A crise por que passa o setor de transporte aéreo brasileiro tem aspectos comuns à crise do setor no plano internacional e aspectos específicos derivados da realidade econômica e institucional brasileira.

A desregulamentação generalizada, implementada a partir dos anos 80, levou ao acirramento selvagem da concorrência, o que resultou em expressivo aumento da oferta. A esse aumento, somou-se o efeito da concorrência de empresas menores, as chamadas “low cost, low fare” (custo baixo, tarifa baixa), capazes de fustigar as empresas maiores e de retalhar seus mercados, sem contudo substituí-las.
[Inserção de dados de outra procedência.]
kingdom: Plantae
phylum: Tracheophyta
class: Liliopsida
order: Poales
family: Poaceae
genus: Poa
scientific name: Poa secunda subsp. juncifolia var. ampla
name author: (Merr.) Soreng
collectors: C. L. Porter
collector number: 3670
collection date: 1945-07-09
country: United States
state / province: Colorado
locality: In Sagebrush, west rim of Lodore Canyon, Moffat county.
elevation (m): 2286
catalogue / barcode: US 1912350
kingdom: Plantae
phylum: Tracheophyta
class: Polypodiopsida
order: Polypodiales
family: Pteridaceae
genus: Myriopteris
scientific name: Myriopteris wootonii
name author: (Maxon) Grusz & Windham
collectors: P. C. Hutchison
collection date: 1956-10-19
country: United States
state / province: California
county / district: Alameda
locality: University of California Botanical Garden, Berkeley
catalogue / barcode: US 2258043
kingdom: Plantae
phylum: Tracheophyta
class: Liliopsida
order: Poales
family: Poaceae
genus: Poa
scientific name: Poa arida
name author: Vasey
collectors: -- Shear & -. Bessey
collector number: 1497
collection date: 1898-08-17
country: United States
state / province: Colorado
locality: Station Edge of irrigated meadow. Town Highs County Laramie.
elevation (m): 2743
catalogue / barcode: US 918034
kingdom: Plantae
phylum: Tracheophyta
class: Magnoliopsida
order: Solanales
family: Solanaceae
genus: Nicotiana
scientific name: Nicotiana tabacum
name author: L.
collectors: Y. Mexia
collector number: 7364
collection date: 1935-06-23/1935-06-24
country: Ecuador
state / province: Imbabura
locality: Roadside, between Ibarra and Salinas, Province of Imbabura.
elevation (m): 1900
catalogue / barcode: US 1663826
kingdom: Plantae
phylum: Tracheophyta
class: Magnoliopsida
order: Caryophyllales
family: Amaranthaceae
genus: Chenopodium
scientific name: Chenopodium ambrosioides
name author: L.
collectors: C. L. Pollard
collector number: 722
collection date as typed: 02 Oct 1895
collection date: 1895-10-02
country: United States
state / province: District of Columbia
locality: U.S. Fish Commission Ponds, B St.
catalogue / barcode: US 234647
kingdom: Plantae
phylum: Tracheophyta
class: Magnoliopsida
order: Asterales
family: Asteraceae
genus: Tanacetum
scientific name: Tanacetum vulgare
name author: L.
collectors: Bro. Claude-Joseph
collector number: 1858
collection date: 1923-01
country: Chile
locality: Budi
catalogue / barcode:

Para piorar a situação, por falta de regulamentação eficiente, as empresas menores passaram a operar nos aeroportos principais, gerando uma concorrência que levou empresas antes sólidas e superavitárias ao prejuízo e até mesmo à falência.

No âmbito internacional, os eventos de 11 de setembro de 2001 acentuaram os problemas do setor e afetaram sua estabilidade, não só no Brasil, mas em países de diferentes graus de desenvolvimento e tipos de inserção no mercado mundial.

Nesse contexto, governos de países das mais diversas tradições institucionais reconfirmaram sua concepção do transporte aéreo como setor estratégico e o apoiaram por meio de várias ações. Entre as ações praticadas, a destinação de recursos orçamentários a empresas privadas, participação estatal em companhias aéreas e colaboração em processos de reestruturação e consolidação empresarial foram algumas das soluções apresentadas.

Devido à retração do mercado norte-americano, principalmente após a derrubada das “torres gêmeas”, o Congresso dos Estados Unidos, recentemente, aprovou pacotes de ajuda às empresas aéreas americanas que somam pelo menos US$3 bilhões. As companhias pedem US$24 bilhões. Essa é a segunda maior injeção de recursos para o setor de aviação comercial em menos de dois anos.

Mesmo assim, nos últimos 18 meses, cerca de 100 mil trabalhadores do setor perderam o emprego, como parte das medidas adotadas por empresas para se ajustarem ao ambiente de queda de demanda e aumento de custos. Apesar das demissões em massa, no Governo americano, há críticas pelo fato de não ter havido uma grande reestruturação do setor, como, por exemplo, a inexistência de fusões.

Na Europa, a situação não é diferente. Recentemente, em abril de 2003, o Conselho de Ministros de Transporte da União Européia abriu o debate de medidas de apoio ao setor aéreo, antecipando possíveis turbulências.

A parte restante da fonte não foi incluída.